While numerals are now written from left to right, they are still read from right to left. Let me explain. Whereas the European system begins with the higher value, Arabic starts with the lower value. For example, in English you would say the number 24 "twenty-four", whereas we would say "four and twenty". Sequences of digits such as telephone numbers are read from left to right, as in English. I think we adapted this method to make international communication easier, especially in business.
The irony of this is that Arabs did so much for the study of mathematics. Did you know the number zero came from Arabic? So did algebra. Yet because Arabs were inconsistent in the pursuit of these studies, the theories found new brains elsewhere in the world that embraced and developed them. Also, have you ever noticed that when using your calculator, whichever number you type starts from right to left? Interesting, eh?
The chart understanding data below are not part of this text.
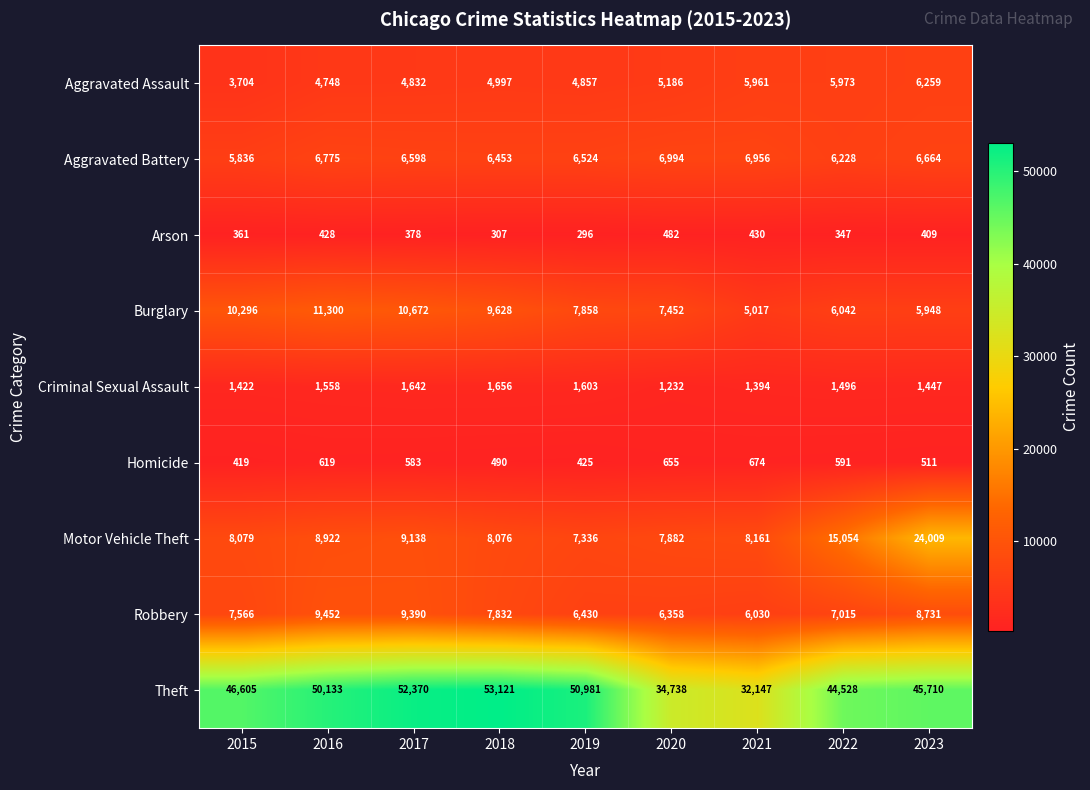

Is the value of Robbery at 2022 greater than the value of Arson at 2021?

Yes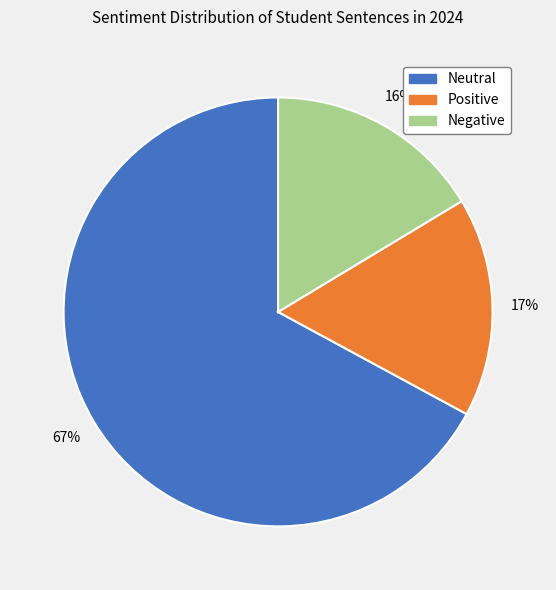

To the nearest percent, what is the difference between the largest and smallest slice percentages?

51%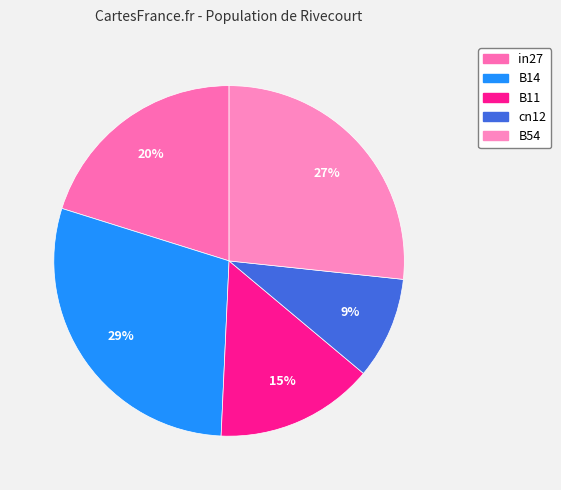

Combined, do B14 and B54 account for over 50%?

Yes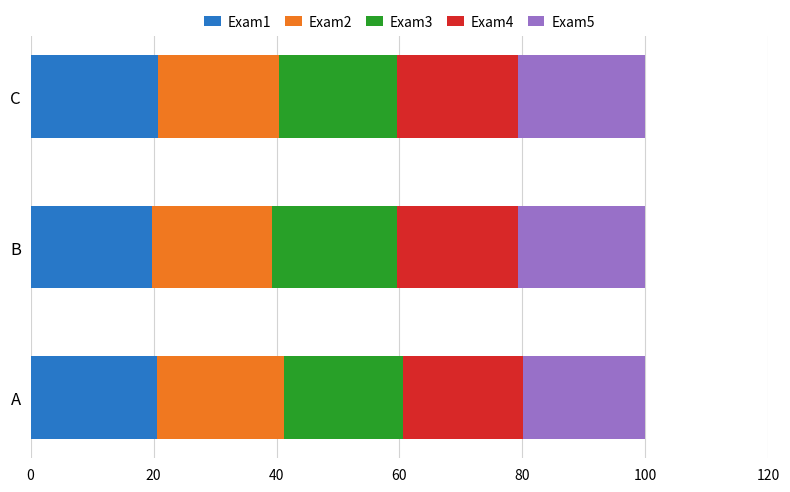

What is the average value of the Exam1 series?

20.4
Dear Ali: I was discussing with some Muslim friends the differences in the holy Quran and the Bible. But after listening to them, I was wondering what the similarities are? I would like to know your opinion. GG, Dubai Dear GG: It's good to know about the differences, but even better to focus on the similarities since they show how the three Abrahamic faiths are linked. Muslims generally feel an affinity with our Christian and Jewish brothers and sisters. We feel that our religion is a continuation of the other two.
The holy Quran and the Bible have a lot in common. Both are based on the premise that we need a faith and recognise the Prophets Abraham (Ibrahim) and Moses (Mosa), as well as Jesus (Issa) (peace on them all), who we believe performed miracles. Both prohibit the consumption of pork and any meat not slaughtered in a merciful manner. The kosher laws in the Old Testament are very similar to our halal laws, and in the Middle East consider the guidelines Christian, though many Christians no longer follow them.
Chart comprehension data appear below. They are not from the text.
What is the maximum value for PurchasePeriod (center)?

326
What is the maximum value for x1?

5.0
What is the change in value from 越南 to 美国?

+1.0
Another similarity is the idea of a day of judgment, when good deeds are rewarded and evil actions punished. We refer to heaven as jannah, meaning paradise. We also believe in hell and the existence of Satan, which in Arabic is pronounced Shaytan. In both religions, the angel Gabriel (Jibreel) plays a crucial role. He told Mary (Maryam) that she was to give birth to Jesus and was also the angel who revealed the holy Quran to the Prophet Mohammed (PBUH) in a cave. That is one busy angel - not to mention multilingual! You see, my friend, there are a lot of similarities. We might still have differences, but I think debate is healthy and keeps our minds open. Our faith even advises that the differences between the different points of view are a mercy, and I agree.
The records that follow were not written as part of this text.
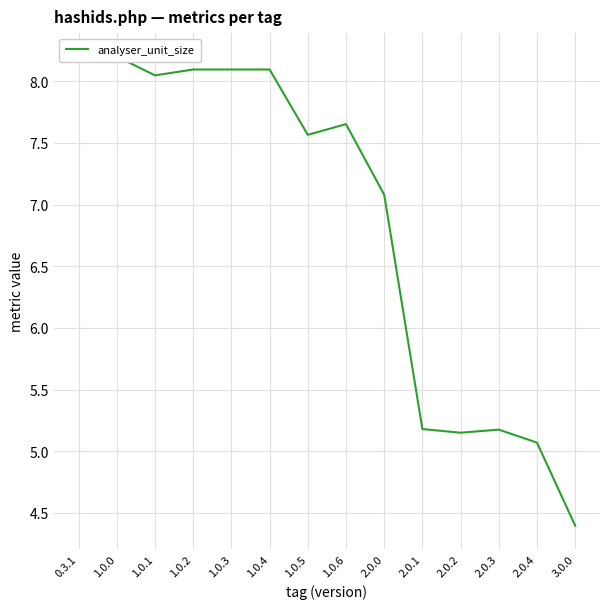

Count the number of values greater than 7.

9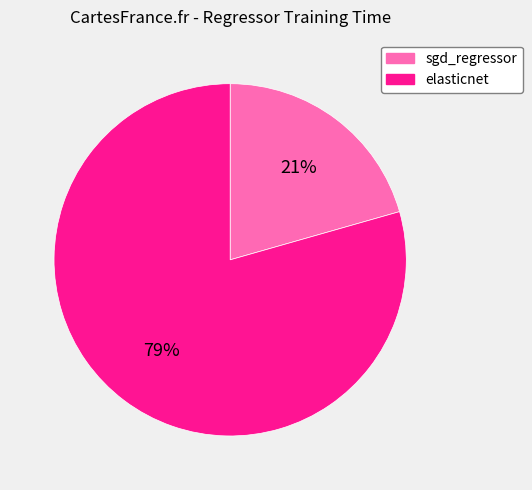

Which has a higher value, elasticnet or sgd_regressor?

elasticnet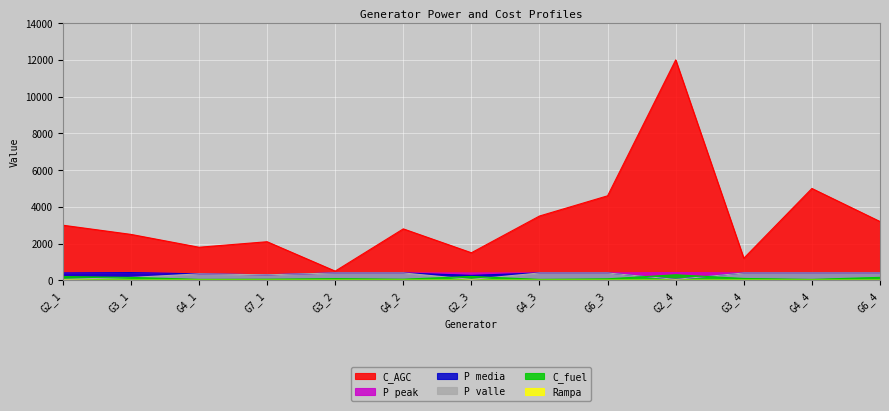

The value of P valle at G4_1 is 202.6. True or false?

False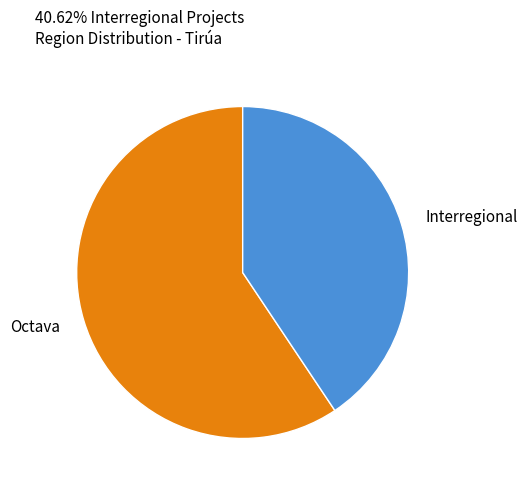

Which has a higher value, Interregional or Octava?

Octava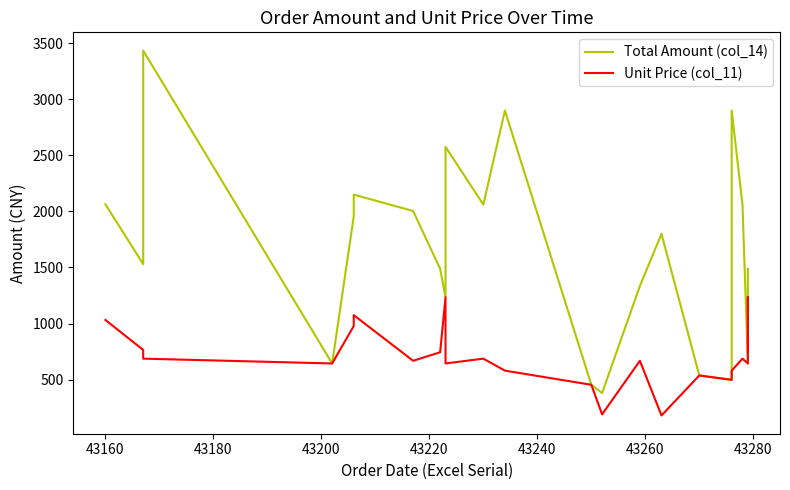

What is the greatest value displayed?

3435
Arabic: Saameh ni English: Forgive me When you want to say sorry you can say "ana aasif", which means "I'm sorry". But if you want to make it more personal, you might say "saameh ni", which means "forgive me". In a previous column, the language lesson was "arjook", which means "please". If we put these together, it becomes: "saameh ni, arjook," - "forgive me, please". If I have ever made my editors or readers mad or upset: "samhooni arjookom" (the plural).